How to solve for negative numbers in logarithmic equations I am trying to solve the equation
$$z^n = 1.$$
Taking $\log$ on both sides I get $n\log(z) = \log(1) = 0$.
$\implies$ $n = 0$ or $\log(z) = 0$
$\implies$ $n = 0$ or $z = 1$.
But I clearly missed out $(-1)^{\text{even numbers}}$ which is equal to $1$.
How do I solve this equation algebraically?
 A: You can't take the logarithm of a negative number, unless you consider the multivalued complex logarithm.
If you are willing to expand to complex numbers in that manner, then you can take the log of both sides. $\log(1) = 2\pi i k$, $k \in \mathbb{N}$, so then you're solving for $n \log(z) = 2 \pi i k $, which gives $\log z = 2\pi i\frac{k}{n}$, or $z = e^{2 \pi i\frac{k}{n}}$, which describes all of the roots of unity.
A: Working in the reals, take the $n$th root of both sides. 
If $n$ is even then you'd write $(z^n)^{1/n}=|z|$.
For example $z^2=1 \iff (z^2)^{1/2}=1^{1/2} \iff |z|=1$.
For odd powers, you could say, for example:
$z^3=1 \iff (z^3)^{1/3}=1^{1/3} \iff  z =1$.
A: If you want to do this properly you need complex numbers.  The logarithm is a multivalued function; $z^n = 1$ is equivalent not to $n \log z = \log 1$ but to 
$n \log z = 2 \pi i m$ where $m$ is an arbitrary integer.  If $n \ne 0$ this says
$\log z = (2 \pi i m)/n$ and $z = e^{2 \pi i m/n}$.  In particular with $n = 2 m$, $z = e^{\pi i} = -1$.
A: First of all, note that, apart from $z=1$, all other answers will be complex.
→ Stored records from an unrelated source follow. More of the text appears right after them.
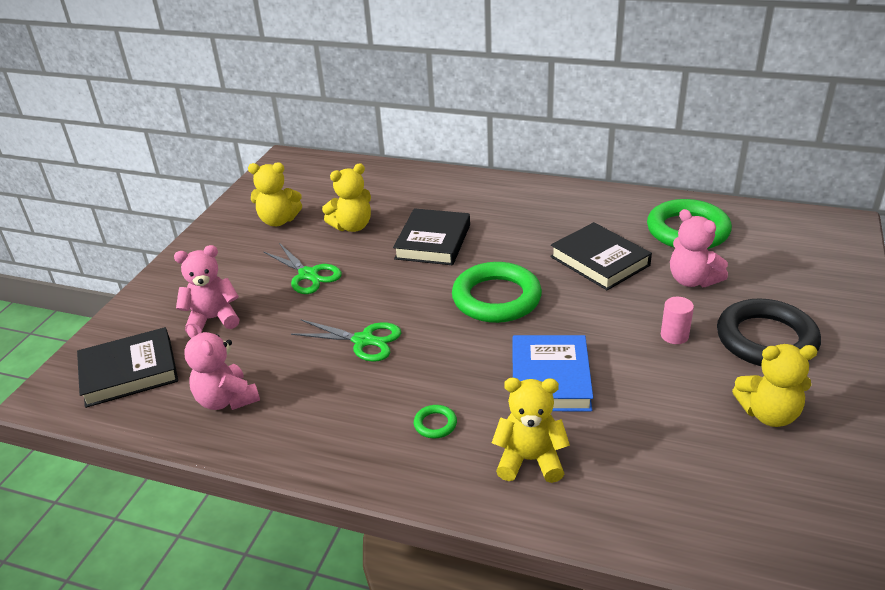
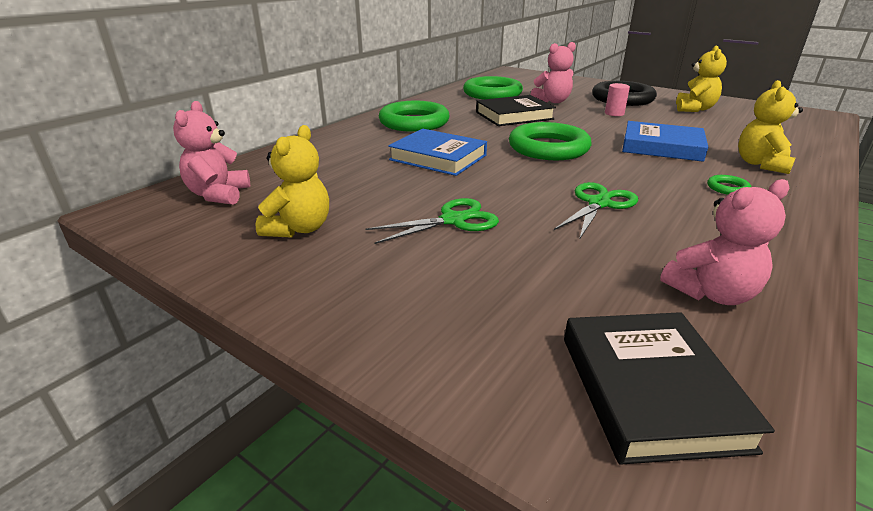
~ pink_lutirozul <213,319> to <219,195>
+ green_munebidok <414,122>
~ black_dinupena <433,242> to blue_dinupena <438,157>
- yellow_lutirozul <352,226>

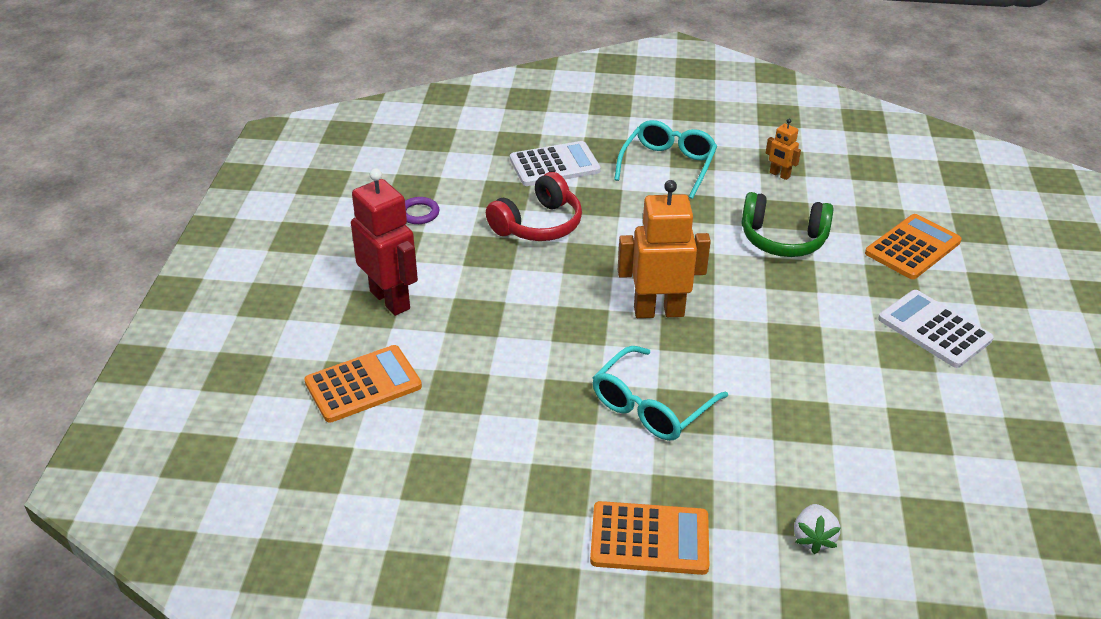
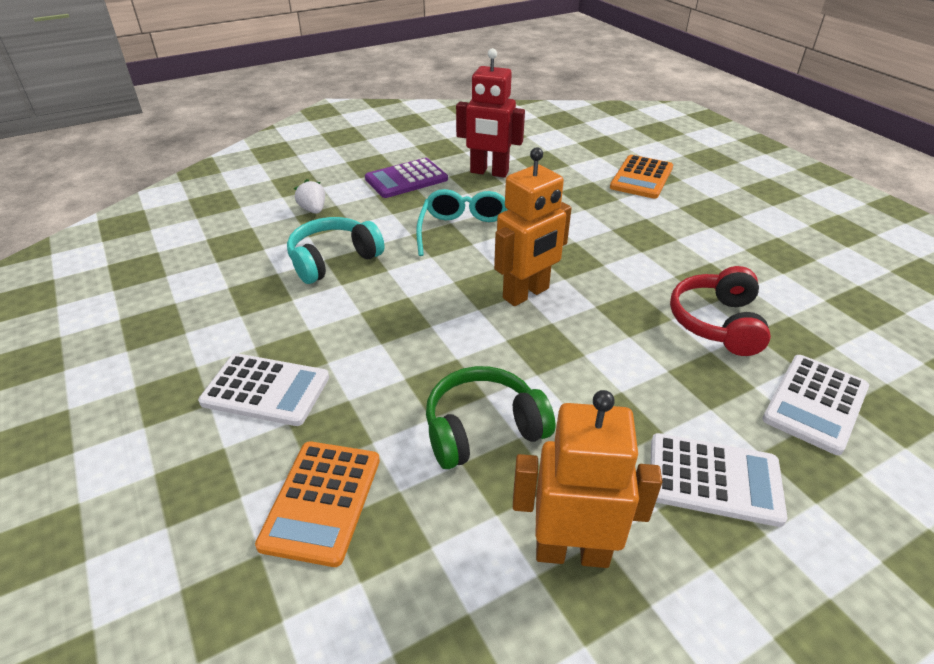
+ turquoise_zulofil <333,260>
~ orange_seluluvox <649,539> to purple_seluluvox <406,179>
~ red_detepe <390,299> to <489,172>
~ orange_detepe <779,175> = <572,551> x2.10
~ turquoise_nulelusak <668,165> to white_seluluvox <714,479>
- purple_munebidok <419,213>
For the equation
$z^n=1$, we use the theorems $e^{ix}=cosx + i sin x$ and that $(cosx + i sin x)^{n}=cos(nx)+ sin(nx)$.
Then, $z^n=1$ implies $r^n(cos(nx)+ sin(nx))=1$, where $z=re^{ix}$. Hence, $r=1$ and
$cos(nx)+ isin(nx)=1$. Thus, $cos(nx)=1$ and $sin(nx)=0$, equating real and imaginary parts separately.
That gives the answer $z=cos(\frac{2\pi}{k})+isin(\frac{2\pi}{k}), k=1,2 \cdots (n-1)$
A: To solve it algebraically, I'd say:


*

*For even values of $n$, $z=1$ or $z=-1$ are the solutions.

*For odd values of $n$, $z=1$ is the answer.

*And if $n=0$, $\forall z \in \mathbb{R}$ would be valid as an answer.